I have an nx300 with 20-50 kit lens. The outdoor/ lighted shots have been great but the indoor shots have been very poor. for indoor portraits the pictures have been blurry and the subjects are not properly focused on. (terrible when subject slightly moves) Also upon examining the photos on a computer they are overly grainy and show heavy noise reduction at iso1600 and 3200. I have not been using the flash due to many of the portraits being of a small infant. I have tried several shooting modes auto, program, aperture but nothing looks good. Because of the low light performance I am thinking of movimg away from samsung cameras.

Any advice? will a 30mm f2 or 18-50 ois lens be better?

Thank you in advance!

Mostly how you are using it, you have to add light, photography is the capture of light and if you don't have much it makes it really difficult.  Taking photos in improper light = bad pictures with any camera.

You could get a 45mm f/1.8, the lens lets in much more light (about 8 times), but it won't add contrast and will have very shallow depth of field at f/1.8.  The only way to add light contrast is to add light or find better natural light.

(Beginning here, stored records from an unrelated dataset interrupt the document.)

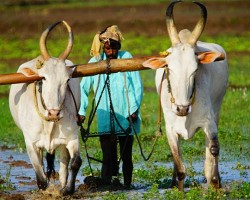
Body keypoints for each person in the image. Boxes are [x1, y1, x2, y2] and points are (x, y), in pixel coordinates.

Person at [78, 25, 143, 189]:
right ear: (103, 47)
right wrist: (81, 111)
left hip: (127, 116)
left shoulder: (126, 58)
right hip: (105, 118)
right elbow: (83, 88)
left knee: (126, 156)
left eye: (113, 47)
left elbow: (137, 86)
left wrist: (134, 110)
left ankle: (127, 186)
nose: (110, 51)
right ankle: (107, 186)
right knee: (107, 156)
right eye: (107, 48)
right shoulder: (94, 62)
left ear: (118, 46)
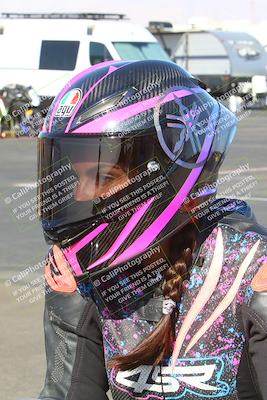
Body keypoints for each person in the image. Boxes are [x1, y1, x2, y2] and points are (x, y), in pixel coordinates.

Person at [37, 60, 267, 400]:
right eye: (76, 176)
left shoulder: (249, 273)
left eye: (103, 177)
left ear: (168, 175)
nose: (80, 195)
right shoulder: (86, 277)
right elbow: (66, 392)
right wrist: (70, 300)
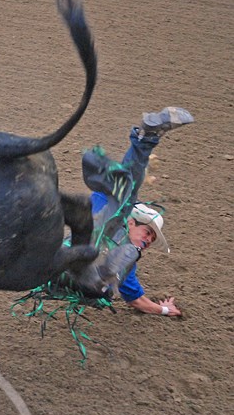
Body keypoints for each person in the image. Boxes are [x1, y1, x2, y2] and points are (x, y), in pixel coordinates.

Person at [78, 106, 193, 317]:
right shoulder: (109, 208)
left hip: (63, 265)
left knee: (123, 197)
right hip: (73, 249)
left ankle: (146, 138)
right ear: (132, 223)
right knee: (123, 197)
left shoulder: (127, 261)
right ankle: (147, 138)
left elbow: (136, 300)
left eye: (152, 237)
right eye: (148, 232)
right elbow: (123, 187)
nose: (149, 240)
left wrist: (166, 310)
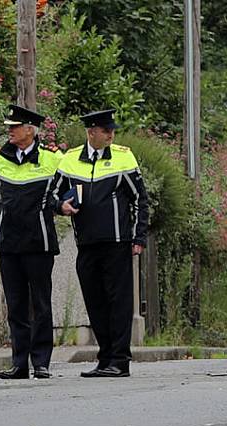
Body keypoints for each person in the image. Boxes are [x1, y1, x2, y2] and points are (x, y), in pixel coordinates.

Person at [53, 109, 149, 378]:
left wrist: (139, 236)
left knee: (118, 302)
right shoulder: (70, 160)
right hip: (86, 243)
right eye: (105, 130)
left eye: (112, 130)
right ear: (91, 132)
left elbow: (141, 199)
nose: (111, 135)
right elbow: (51, 195)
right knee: (95, 302)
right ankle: (105, 357)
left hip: (118, 242)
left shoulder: (123, 156)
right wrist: (61, 206)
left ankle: (120, 360)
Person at [0, 105, 63, 380]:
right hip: (9, 241)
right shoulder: (1, 158)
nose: (9, 131)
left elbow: (67, 186)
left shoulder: (51, 159)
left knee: (40, 303)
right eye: (9, 127)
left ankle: (41, 362)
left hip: (39, 241)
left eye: (14, 127)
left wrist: (55, 204)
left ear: (30, 129)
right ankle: (19, 364)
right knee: (15, 305)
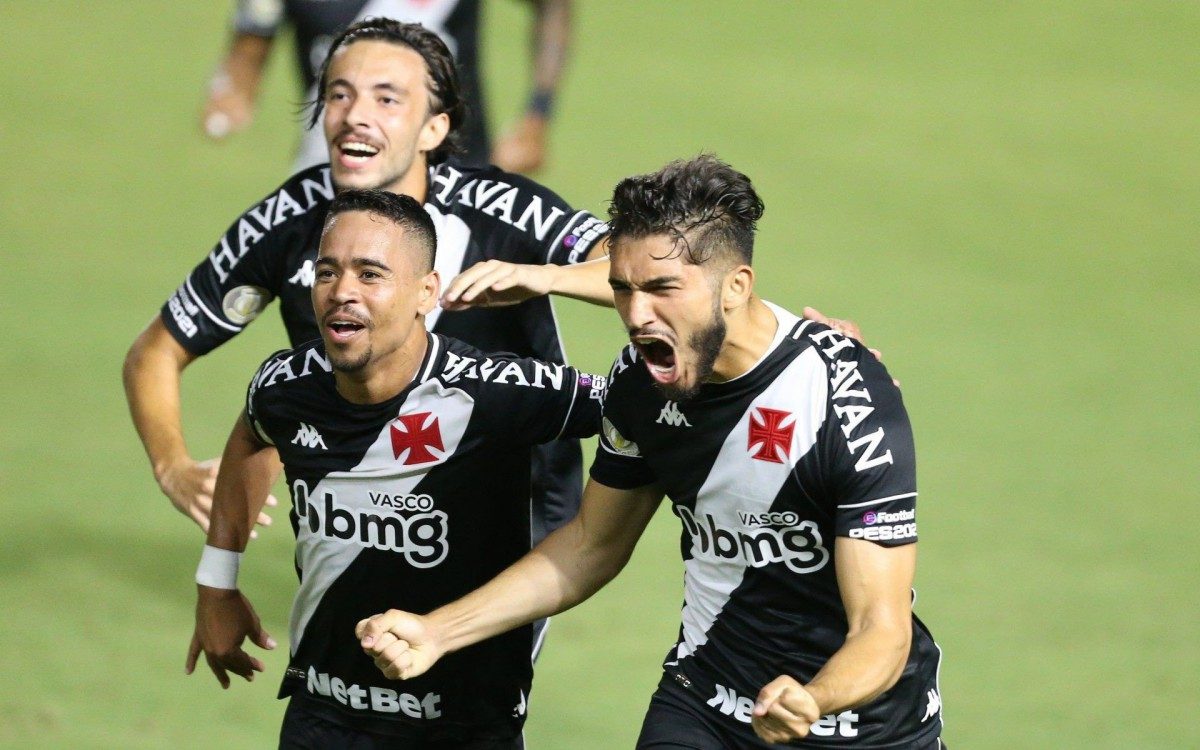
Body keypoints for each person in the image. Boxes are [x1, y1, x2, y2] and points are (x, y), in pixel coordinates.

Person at [356, 155, 946, 748]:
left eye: (663, 288)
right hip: (706, 700)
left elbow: (882, 628)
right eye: (622, 289)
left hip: (863, 726)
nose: (637, 316)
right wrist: (438, 631)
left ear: (736, 286)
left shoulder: (844, 397)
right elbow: (592, 543)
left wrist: (813, 698)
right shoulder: (639, 385)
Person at [125, 19, 611, 546]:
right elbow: (156, 350)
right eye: (339, 94)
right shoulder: (287, 221)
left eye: (386, 100)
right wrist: (172, 466)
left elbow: (638, 271)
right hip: (363, 509)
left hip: (510, 507)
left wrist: (545, 277)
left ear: (434, 129)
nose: (355, 116)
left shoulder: (502, 209)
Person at [186, 188, 605, 748]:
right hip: (321, 716)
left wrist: (555, 279)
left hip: (463, 728)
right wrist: (217, 582)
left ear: (425, 292)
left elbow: (647, 400)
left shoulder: (496, 392)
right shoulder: (286, 386)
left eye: (370, 274)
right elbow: (253, 431)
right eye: (327, 272)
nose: (342, 293)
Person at [202, 0, 571, 174]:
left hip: (454, 174)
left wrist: (536, 117)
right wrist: (232, 95)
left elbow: (553, 6)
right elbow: (250, 43)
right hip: (336, 172)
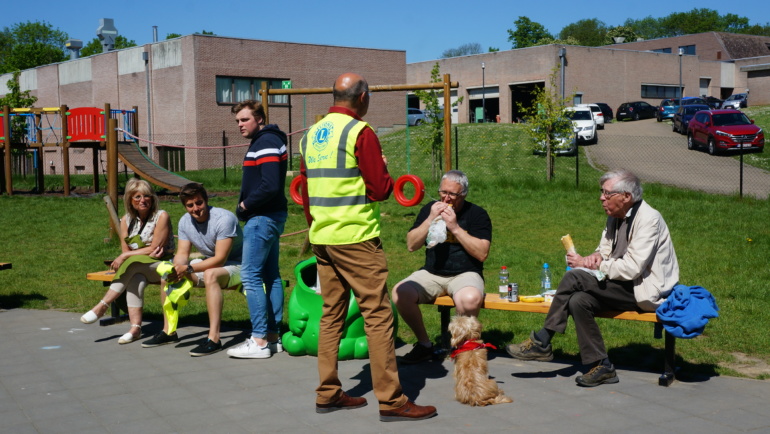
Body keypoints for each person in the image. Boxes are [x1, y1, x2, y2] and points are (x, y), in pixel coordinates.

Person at [299, 72, 436, 422]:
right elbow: (379, 189)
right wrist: (385, 172)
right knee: (377, 317)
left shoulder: (312, 134)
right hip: (356, 238)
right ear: (362, 98)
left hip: (323, 238)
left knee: (332, 314)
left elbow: (307, 190)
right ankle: (392, 401)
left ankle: (327, 393)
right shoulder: (361, 132)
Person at [505, 169, 680, 387]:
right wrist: (591, 258)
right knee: (579, 300)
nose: (601, 198)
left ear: (626, 196)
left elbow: (633, 268)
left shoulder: (649, 220)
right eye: (601, 192)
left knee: (574, 278)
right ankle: (602, 366)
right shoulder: (615, 217)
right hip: (623, 285)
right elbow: (604, 252)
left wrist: (588, 266)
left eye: (607, 194)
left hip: (646, 290)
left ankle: (543, 340)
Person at [392, 170, 491, 364]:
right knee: (400, 292)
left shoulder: (477, 214)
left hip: (466, 273)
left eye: (452, 194)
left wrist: (454, 227)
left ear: (463, 194)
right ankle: (424, 345)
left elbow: (482, 253)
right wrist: (430, 219)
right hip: (432, 272)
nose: (446, 198)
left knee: (469, 299)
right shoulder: (430, 209)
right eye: (443, 192)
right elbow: (411, 245)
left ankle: (463, 348)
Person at [141, 183, 245, 357]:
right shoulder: (184, 221)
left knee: (211, 274)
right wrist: (176, 269)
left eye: (199, 203)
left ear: (206, 201)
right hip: (209, 263)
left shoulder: (224, 218)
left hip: (240, 264)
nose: (196, 209)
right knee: (167, 276)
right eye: (190, 205)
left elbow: (220, 259)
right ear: (185, 206)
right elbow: (182, 254)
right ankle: (169, 331)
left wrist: (188, 268)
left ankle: (214, 339)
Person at [226, 100, 288, 359]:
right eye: (238, 121)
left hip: (262, 218)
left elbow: (270, 184)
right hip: (271, 216)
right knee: (270, 275)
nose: (240, 125)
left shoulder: (265, 142)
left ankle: (260, 340)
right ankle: (272, 337)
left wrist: (244, 206)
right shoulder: (269, 139)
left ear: (259, 118)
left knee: (250, 276)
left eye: (245, 119)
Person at [80, 178, 175, 345]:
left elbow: (153, 249)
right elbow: (127, 250)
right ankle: (135, 328)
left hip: (163, 266)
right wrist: (128, 255)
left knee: (132, 264)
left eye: (146, 196)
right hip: (139, 267)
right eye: (137, 197)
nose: (142, 200)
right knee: (135, 277)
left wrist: (126, 256)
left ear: (152, 198)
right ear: (130, 200)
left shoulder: (161, 216)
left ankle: (103, 305)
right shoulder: (126, 220)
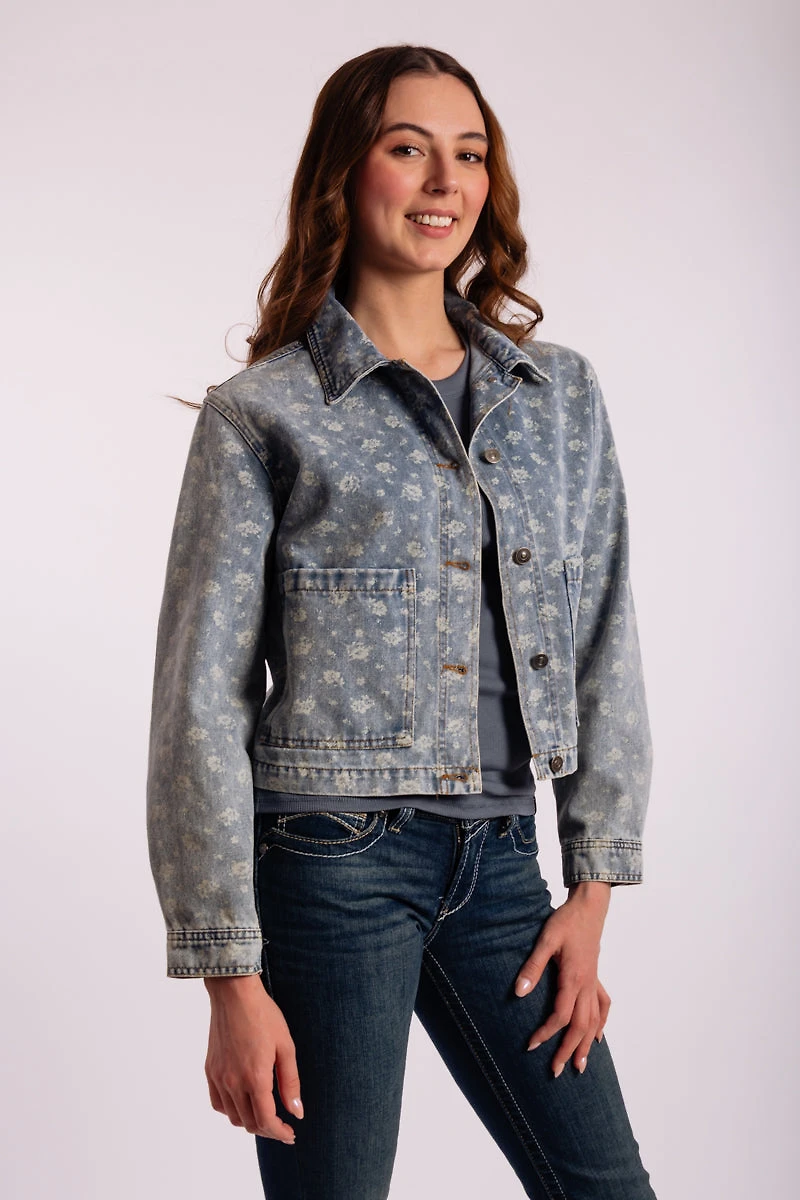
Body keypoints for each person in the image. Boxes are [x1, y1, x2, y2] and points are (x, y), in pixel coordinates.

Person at [146, 43, 656, 1200]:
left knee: (605, 1185)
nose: (443, 182)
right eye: (407, 148)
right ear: (344, 171)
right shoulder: (262, 414)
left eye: (467, 155)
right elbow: (199, 702)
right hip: (327, 869)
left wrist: (591, 889)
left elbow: (602, 635)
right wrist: (229, 976)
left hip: (503, 869)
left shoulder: (555, 396)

In the middle of the day find a north facing window and you will get very diffuse light.  During other parts of the day pick a window away from the sun.  During the night, get brighter lights and position them closer to the baby.  Ceiling lights are terrible.

Direct flash usually looks terrible, you want bounce flash.  You can get the larger Metz 44-AF1, which lets you swivel the flash behind and bounce it off a ceiling or wall, or the cable for taking your flash off camera as someone else suggested.

You can also add off camera lights, probably want at least 75 watts not very far from the baby, careful not to get it too close, especially if it is a hot bulb, and they have a way of grabbing light stands and trying to pull them over

I see a lot of new photographers complaining about focus performance, low light performance, etc, and my advice is to not take pictures in those conditions.  Find the proper lighting.  You will find that with some fill light in the face you can still shoot ISO 1600 or 3200.  As for the motion blur you might try shooting in S mode with 1/100 of a second or so, if it is too dark at 1/100 and ISO 3200 you need more light (either larger aperture lens or brighter light).

I do think a brighter (larger aperture) lens would help, the 30mm f/2 or 45mm f/1.8 (I prefer the latter for babies), but more important is getting the light right.  The larger aperture will help you keep the ISO down a little and to balance ambient light more effectively if using flash.